What the task requires: Carry on the explanation of the LOCAL model of distributed computing, picking up after its final sentence.

Source excerpt:
++++++++++++++++++++

And in the second round everyone will tell this to all their neighbors. So everyone will learn what is the radius-1 neighborhood of each neighbor. And if you put together this information, you will have a full picture of your radius-2 neighborhood!

And you can continue this way. After round 3, everyone knows their radius-3 neighborhood.

After round 4, everyone knows their radius-4 neighborhood. And so on. So at best in $T$ rounds you can learn everything up to distance $T$, and nothing more.

And if you stop after $T$ rounds and announce your local output, then whatever you output has to be a function of the information that was there in the network within distance $T$ from you. So now we have another equivalent way to define algorithms in the LOCAL model: **an algorithm that runs in time $T$ is simply a mapping from radius-$T$ neighborhoods to local outputs!**

This means that time and distance are interchangeable in the LOCAL model. And therefore fast distributed algorithms are also highly localized. If we have a fast algorithm, each node makes decisions based on the information that was available in its local neighborhood.

So let’s recap, all these notions are the same in the LOCAL model:

- What is the running time?
- Or, how many communication rounds are needed?
- Or, what is the locality of the problem?
- Or, how far do you need to see in the graph?

So we can rephrase our key question as follows:

- Which computational problems can be solved by using only local information?
- And which computational problems are inherently global?

Now let’s be a bit more careful and explain what we actually mean when we say something like **“you can solve this problem so-and-so fast in the LOCAL model.”** We’ll look at graph problems here.

++++++++++++++++++++

[Dataset items]
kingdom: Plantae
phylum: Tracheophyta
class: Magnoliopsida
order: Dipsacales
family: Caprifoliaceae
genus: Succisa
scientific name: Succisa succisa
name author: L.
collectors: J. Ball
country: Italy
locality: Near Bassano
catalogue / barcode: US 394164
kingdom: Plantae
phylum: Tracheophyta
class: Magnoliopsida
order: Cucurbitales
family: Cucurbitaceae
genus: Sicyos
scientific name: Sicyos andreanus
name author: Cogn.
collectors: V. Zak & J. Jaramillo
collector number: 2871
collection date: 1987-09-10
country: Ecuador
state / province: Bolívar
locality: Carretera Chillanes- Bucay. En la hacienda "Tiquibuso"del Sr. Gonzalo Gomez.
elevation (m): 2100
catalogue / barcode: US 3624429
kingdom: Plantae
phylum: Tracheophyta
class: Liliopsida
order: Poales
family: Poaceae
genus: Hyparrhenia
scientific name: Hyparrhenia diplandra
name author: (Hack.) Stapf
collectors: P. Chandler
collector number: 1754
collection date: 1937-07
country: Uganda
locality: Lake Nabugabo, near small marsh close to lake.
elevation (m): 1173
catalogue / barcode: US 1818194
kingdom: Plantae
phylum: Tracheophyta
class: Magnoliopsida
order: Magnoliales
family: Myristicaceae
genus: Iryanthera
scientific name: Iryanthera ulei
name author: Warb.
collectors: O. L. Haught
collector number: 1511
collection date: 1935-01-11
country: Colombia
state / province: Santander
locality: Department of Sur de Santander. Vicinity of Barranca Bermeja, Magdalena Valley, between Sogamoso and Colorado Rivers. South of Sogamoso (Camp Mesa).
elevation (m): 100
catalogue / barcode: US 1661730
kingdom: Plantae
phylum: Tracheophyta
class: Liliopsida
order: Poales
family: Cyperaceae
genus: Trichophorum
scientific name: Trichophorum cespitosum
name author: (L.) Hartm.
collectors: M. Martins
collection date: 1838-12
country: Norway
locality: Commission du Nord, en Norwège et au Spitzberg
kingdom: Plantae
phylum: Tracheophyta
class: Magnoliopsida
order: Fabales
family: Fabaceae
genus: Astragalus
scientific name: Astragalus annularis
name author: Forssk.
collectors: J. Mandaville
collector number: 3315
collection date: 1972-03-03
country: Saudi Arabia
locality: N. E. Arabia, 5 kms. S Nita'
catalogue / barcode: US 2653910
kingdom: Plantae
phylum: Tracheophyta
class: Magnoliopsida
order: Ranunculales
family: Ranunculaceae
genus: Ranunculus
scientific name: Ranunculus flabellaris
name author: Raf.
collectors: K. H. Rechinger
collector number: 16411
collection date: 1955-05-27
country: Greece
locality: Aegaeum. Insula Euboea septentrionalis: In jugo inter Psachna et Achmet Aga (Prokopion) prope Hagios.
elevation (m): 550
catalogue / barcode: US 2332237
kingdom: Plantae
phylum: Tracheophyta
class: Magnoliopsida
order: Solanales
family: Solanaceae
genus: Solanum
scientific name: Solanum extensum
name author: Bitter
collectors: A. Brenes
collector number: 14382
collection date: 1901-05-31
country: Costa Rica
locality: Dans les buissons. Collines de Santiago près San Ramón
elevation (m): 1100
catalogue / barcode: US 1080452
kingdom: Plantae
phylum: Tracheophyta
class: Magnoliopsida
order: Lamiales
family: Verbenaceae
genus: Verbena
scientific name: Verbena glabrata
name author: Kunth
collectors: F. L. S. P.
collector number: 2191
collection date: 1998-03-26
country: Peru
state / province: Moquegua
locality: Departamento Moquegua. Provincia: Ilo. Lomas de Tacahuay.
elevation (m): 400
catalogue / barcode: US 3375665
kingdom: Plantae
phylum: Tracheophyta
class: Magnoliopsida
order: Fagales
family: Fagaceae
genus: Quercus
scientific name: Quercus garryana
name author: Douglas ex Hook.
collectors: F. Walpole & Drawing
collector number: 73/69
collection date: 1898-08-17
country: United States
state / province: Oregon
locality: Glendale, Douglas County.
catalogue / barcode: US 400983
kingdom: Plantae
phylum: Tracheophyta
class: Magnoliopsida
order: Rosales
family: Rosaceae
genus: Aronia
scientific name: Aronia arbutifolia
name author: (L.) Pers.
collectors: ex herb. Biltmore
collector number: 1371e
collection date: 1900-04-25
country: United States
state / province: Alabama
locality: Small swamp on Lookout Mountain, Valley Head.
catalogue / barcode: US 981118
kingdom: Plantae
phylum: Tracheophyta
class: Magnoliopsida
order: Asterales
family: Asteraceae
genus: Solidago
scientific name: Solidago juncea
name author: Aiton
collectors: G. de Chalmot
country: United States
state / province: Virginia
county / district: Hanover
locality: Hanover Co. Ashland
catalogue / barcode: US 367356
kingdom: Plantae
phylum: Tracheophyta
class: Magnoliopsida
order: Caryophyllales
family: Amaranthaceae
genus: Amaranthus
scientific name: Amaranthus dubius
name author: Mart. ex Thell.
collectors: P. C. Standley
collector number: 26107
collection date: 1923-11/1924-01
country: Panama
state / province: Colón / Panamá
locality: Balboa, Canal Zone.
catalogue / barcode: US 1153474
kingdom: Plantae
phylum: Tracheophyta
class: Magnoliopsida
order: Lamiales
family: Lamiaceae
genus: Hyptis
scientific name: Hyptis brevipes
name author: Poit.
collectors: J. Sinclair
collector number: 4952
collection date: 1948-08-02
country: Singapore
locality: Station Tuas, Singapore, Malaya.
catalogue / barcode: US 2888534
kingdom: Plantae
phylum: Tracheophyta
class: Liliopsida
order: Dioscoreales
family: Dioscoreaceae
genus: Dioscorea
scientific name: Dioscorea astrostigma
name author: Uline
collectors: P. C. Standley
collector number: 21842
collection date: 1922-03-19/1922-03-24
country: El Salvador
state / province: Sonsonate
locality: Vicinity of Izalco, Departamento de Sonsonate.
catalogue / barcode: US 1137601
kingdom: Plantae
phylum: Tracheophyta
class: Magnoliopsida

++++++++++++++++++++

Exercise result:
Let’s take an example, let’s look at something like the task of finding a **maximal independent set**: We want to find an independent set of nodes, so that no two nodes are adjacent to each other. And we want it to be maximal in the sense that you can’t add any nodes to it. Now please note that this is a trivial problem from the perspective of centralized algorithms. There is a simple linear-time solution: you can just greedily pick nodes until you are stuck.

Now what does it mean if I claim I have a distributed algorithm $A$ that finds a maximal independent set in $T$ rounds in some graph family? Then this is a **worst-case guarantee**:

- you can take any graph from this graph family,
- you can pick any assignment of unique identifiers in the graph,
- you can run algorithm $A$,
- and it will stop in at most $T$ rounds and produce a valid solution.

And please note that the solution is produced in a distributed manner. Each node just produces its own part of the solution. Zero or one. Whether this node is part of the independent set or not.

And if we say that the distributed complexity of some graph problem is $T$ rounds, then we just mean that the fastest possible algorithm for this problem solves it in $T$ rounds.

Of course there are few problems that can be solved in constant time, so usually $T$ is some function of $n$, which is the number of nodes. Maybe $T$ is $O(\log \log n)$ or $O(\log n)$, or $O(n)$, or something like that.

And at this point is good to note that in this setting **linear time is trivial**! If we have a connected graph, in a linear number of rounds all nodes can learn everything about the graph, and then the rest is just local computation. So linear time here is basically brute force. And if the complexity of some graph problem is linear, then it means that the problem is inherently global. You can’t solve it unless you see the whole graph.

And of course it isn’t that surprising that there are lots of graph problems that are global. Something as simple as **coloring a path with 2 colors** is an example of a global problem.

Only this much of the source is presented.